=== Source extract ===
---+---

"Gump" is a song by American musical parodist "Weird Al" Yankovic. It is a parody of "Lump" by alternative rock group The Presidents of the United States of America and also parodies the 1994 movie Forrest Gump. It is one of a handful of Yankovic songs describing the events of a movie, such as "Jurassic Park" and "The Saga Begins" and currently the only one parodied from a then-recent song.

The cover for the single is itself a parody of the Presidents of the United States of America's debut album cover. This is one of Yankovic's shortest album parodies, second only to his remade version of "My Bologna" (a parody of The Knack's "My Sharona"). In the video for this song, Yankovic dons a bald cap. The Presidents of the United States of America themselves praised the parody and has since often referred to the "Weird Al" song during live performances.

---+---

=== Stored records ===
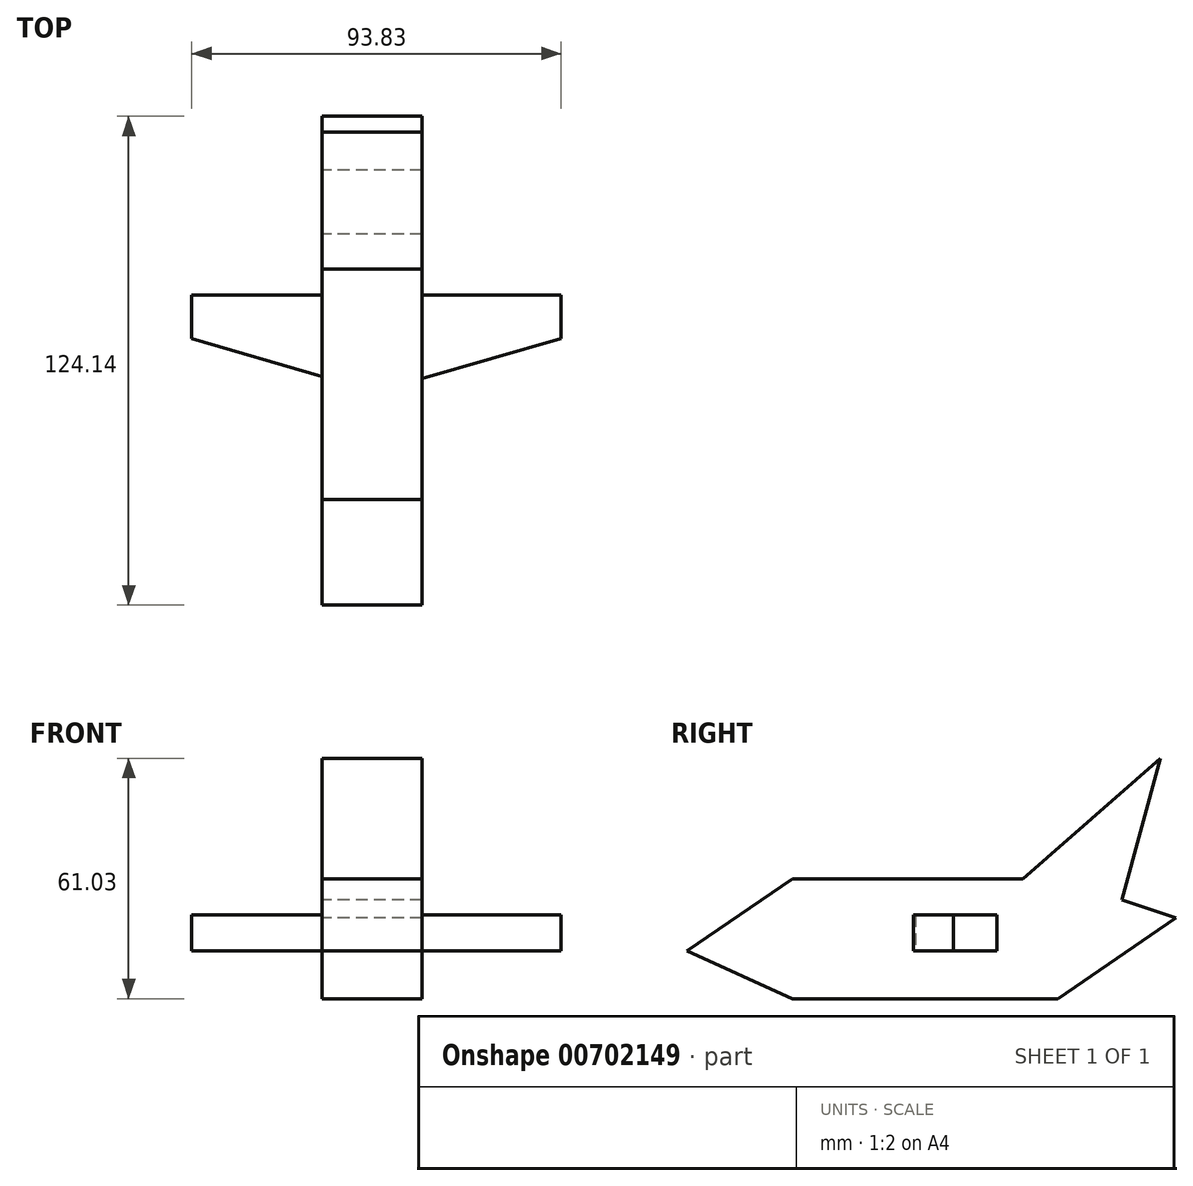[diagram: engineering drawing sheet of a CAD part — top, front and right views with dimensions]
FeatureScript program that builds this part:
annotation { "Feature Type Name" : "Feature", "Feature Type Description" : "" }
export const myFeature = defineFeature(function(context is Context, id is Id, definition is map)
    precondition{}
    {
        {
            var Q0;
            Q0=qCreatedBy(makeId("Right.planeOp"),FACE);
            var sketch = newSketch(context, id + "F0", { "sketchPlane" : qUnion([Q0])});
            skLineSegment(sketch, "E0", {"start": v(-54.1, 0) * mm, "end": v(-27.38, 18.34) * mm});
            skLineSegment(sketch, "E1", {"start": v(-27.38, 18.34) * mm, "end": v(40.1, 18.34) * mm});
            skLineSegment(sketch, "E2", {"start": v(-54.1, 0) * mm, "end": v(-27.38, -12.08) * mm});
            skLineSegment(sketch, "E3", {"start": v(-27.38, -12.08) * mm, "end": v(40.1, -12.08) * mm});
            skLineSegment(sketch, "E4", {"start": v(40.1, -12.08) * mm, "end": v(70.03, 8.47) * mm});
            skLineSegment(sketch, "E5", {"start": v(70.03, 8.47) * mm, "end": v(40.1, 18.34) * mm});
            skLineSegment(sketch, "E6", {"start": v(56.32, 13) * mm, "end": v(66.1, 48.95) * mm});
            skLineSegment(sketch, "E7", {"start": v(66.1, 48.95) * mm, "end": v(31.25, 18.34) * mm});
            skSolve(sketch);
        }
        {
            var Q0;
            Q0=qCreatedBy(makeId("Top.planeOp"),FACE);
            var sketch = newSketch(context, id + "F1", { "sketchPlane" : qUnion([Q0])});
            skLineSegment(sketch, "E8", {"start": v(13.55, 0) * mm, "end": v(60.74, 13.55) * mm});
            skLineSegment(sketch, "E9", {"start": v(60.74, 13.55) * mm, "end": v(60.74, 24.61) * mm});
            skLineSegment(sketch, "E10", {"start": v(60.74, 24.61) * mm, "end": v(17.97, 24.61) * mm});
            skLineSegment(sketch, "E11", {"start": v(17.97, 24.61) * mm, "end": v(-33.1, 24.61) * mm});
            skLineSegment(sketch, "E12", {"start": v(-33.1, 24.61) * mm, "end": v(-33.1, 13.55) * mm});
            skLineSegment(sketch, "E13", {"start": v(-33.1, 13.55) * mm, "end": v(13.55, 0) * mm});
            skSolve(sketch);
        }
        {
            var Q0;
            Q0 = qSketchRegion(id + "F1", true);
            extrude(context, id + "F2", {"entities" : qUnion([Q0]), "depth" : 9.14 * mm, "offsetDistance" : 25.4 * mm});
        }
        {
            var Q0;
            {var subQ4=sQuery(id+"F0.wireOp",EDGE,"E0");Q0=makeQuery(id+"F0.imprint","IMPRINT",FACE,{"disambiguationData":[TD([[makeQuery(id+"F0.imprint","IMPRINT",EDGE,{"derivedFrom":subQ4}),-1.0]])]});}
            var Q1;
            {var subQ4=sQuery(id+"F0.wireOp",EDGE,"E6");Q1=makeQuery(id+"F0.imprint","IMPRINT",FACE,{"disambiguationData":[TD([[makeQuery(id+"F0.imprint","IMPRINT",EDGE,{"derivedFrom":subQ4}),1.0]])]});}
            extrude(context, id + "F3", {"entities" : qUnion([Q0, Q1]), "operationType" : NewBodyOperationType.ADD, "depth" : 25.4 * mm, "offsetDistance" : 25.4 * mm});
        }
    });
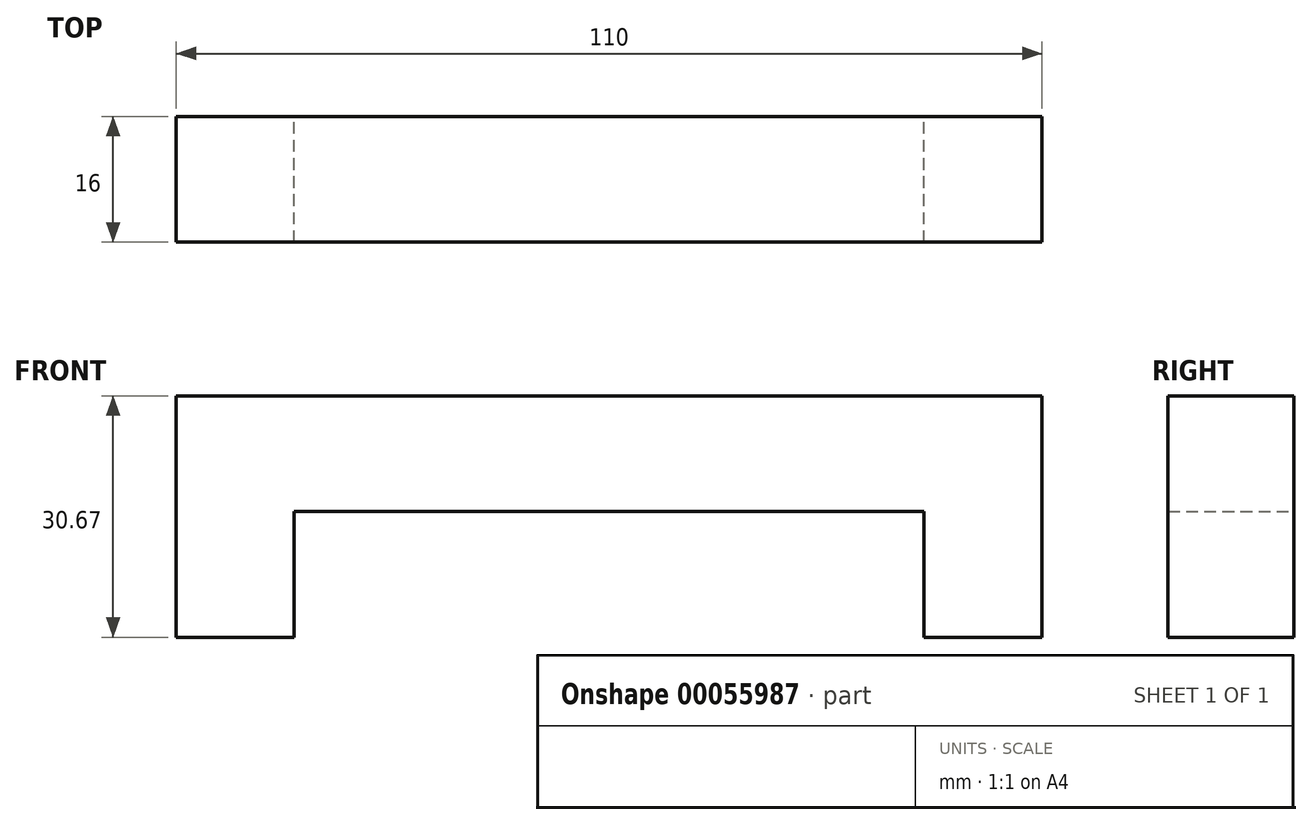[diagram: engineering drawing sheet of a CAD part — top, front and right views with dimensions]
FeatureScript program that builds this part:
annotation { "Feature Type Name" : "Feature", "Feature Type Description" : "" }
export const myFeature = defineFeature(function(context is Context, id is Id, definition is map)
    precondition{}
    {
        {
            var Q0;
            Q0=qCreatedBy(makeId("Front.planeOp"),FACE);
            var sketch = newSketch(context, id + "F0", { "sketchPlane" : qUnion([Q0])});
            skLineSegment(sketch, "E0", {"start": v(0, 0) * mm, "end": v(0, 30.67) * mm});
            skLineSegment(sketch, "E1", {"start": v(0, 30.67) * mm, "end": v(110, 30.67) * mm});
            skLineSegment(sketch, "E2", {"start": v(110, 30.67) * mm, "end": v(110, 0) * mm});
            skLineSegment(sketch, "E3", {"start": v(110, 0) * mm, "end": v(95, 0) * mm});
            skLineSegment(sketch, "E4", {"start": v(95, 0) * mm, "end": v(95, 16) * mm});
            skLineSegment(sketch, "E5", {"start": v(0, 0) * mm, "end": v(15, 0) * mm});
            skLineSegment(sketch, "E6", {"start": v(15, 0) * mm, "end": v(15, 16) * mm});
            skLineSegment(sketch, "E7", {"start": v(15, 16) * mm, "end": v(95, 16) * mm});
            skSolve(sketch);
        }
        {
            var Q0;
            Q0 = qSketchRegion(id + "F0", true);
            extrude(context, id + "F1", {"entities" : qUnion([Q0]), "depth" : 16 * mm});
        }
    });
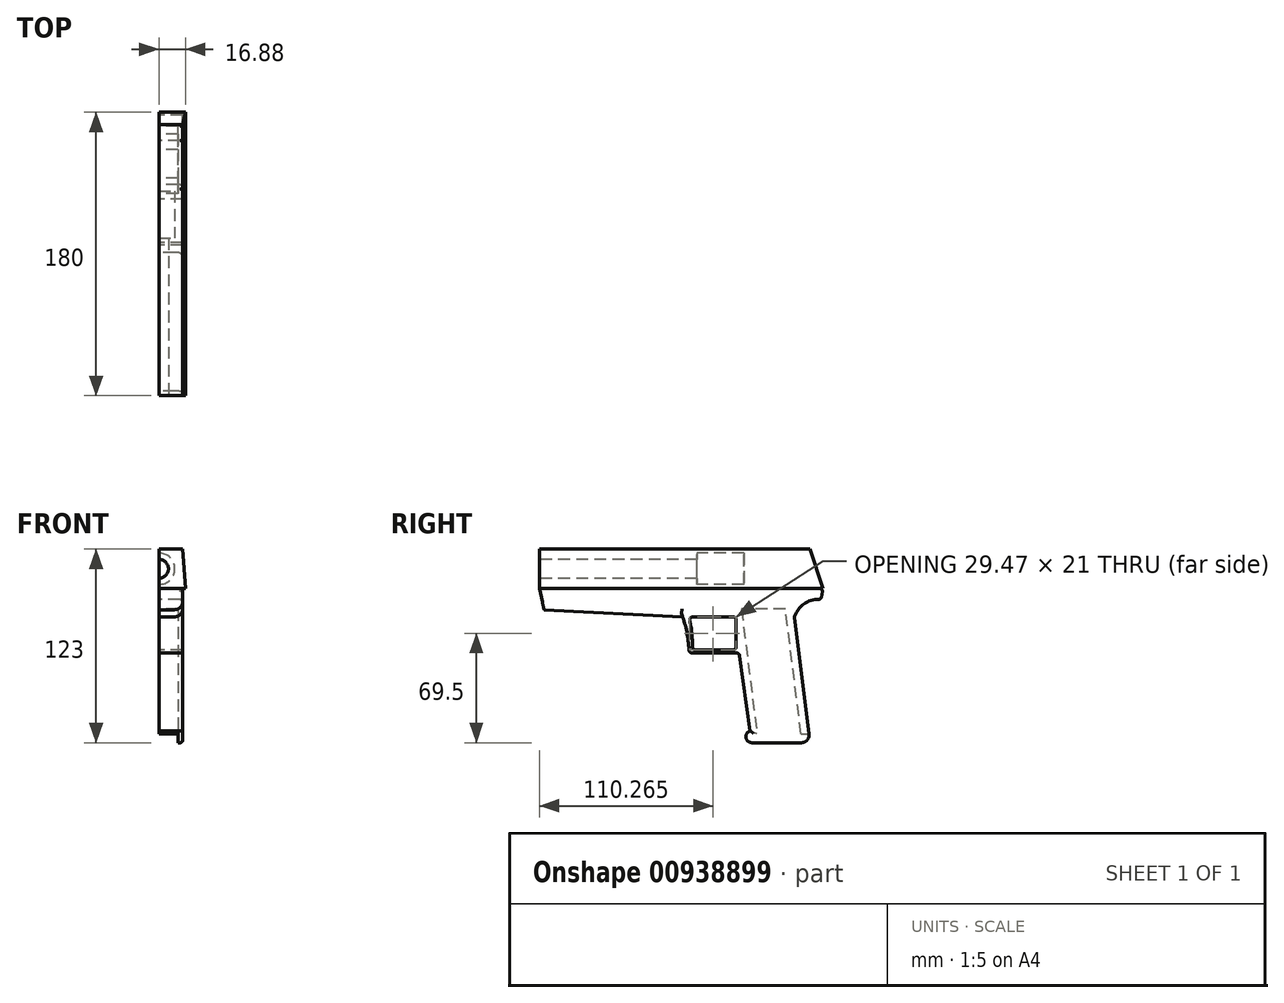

---+---

=== Parts of the exercise ===
1. Name every song title that appears in the passage about the "Weird Al" Yankovic song "Gump."
2. Proceed with the passage about the "Weird Al" Yankovic song "Gump," picking up after its final sentence.

=== Results of the exercise ===
1. "Gump", "Lump", "Jurassic Park", "The Saga Begins", "My Bologna", "My Sharona"

2.
Comedian Brian Posehn recorded a skit for his 2020 comedy metal album Grandpa Metal called "My Phone Call with Weird Al", featuring Yankovic, in which Posehn seeks Yankovic's permission to record a parody called "Trump" about the then-current POTUS Donald Trump, and gets infuriated when Yankovic informs him of the band who wrote the original hit to which Posehn responds "and Sinbad did a genie movie that not even Sinbad remembers".

Track listing
 "Gump" – 2:10
 "Spy Hard" – 2:49
 "Since You've Been Gone" – 1:22
 "Since You've Been Gone" (Karaoke Version) – 1:22
 "Callin' in Sick" (Instrumental) – 3:40
 "Spy Hard" (Instrumental) – 2:49
 "Spy Hard" (Orchestral Mix) – 2:49

Production
The song was recorded on January 3, 1996 at Santa Monica Sound Recorders, in Santa Monica, California. Before "Gump" was officially released, Yankovic played a rough version of the song for the Presidents of the United States of America on their tour bus. This marks the first time that Al was able to "see a band's reaction when they heard their parody for the first time." PUSA frontman Chris Ballew said he first heard Yankovic was doing his song on television, and later became friends with the parodist. Yankovic even directed a music video for the band's song "Mixed Up S.O.B." in 2008, and has joined them on stage a few times.

Music video

The music video for "Gump" is a double parody of both the movie Forrest Gump and the Presidents of the United States of America's music video for "Lump". The single's cover art is directly taken from the video shoot.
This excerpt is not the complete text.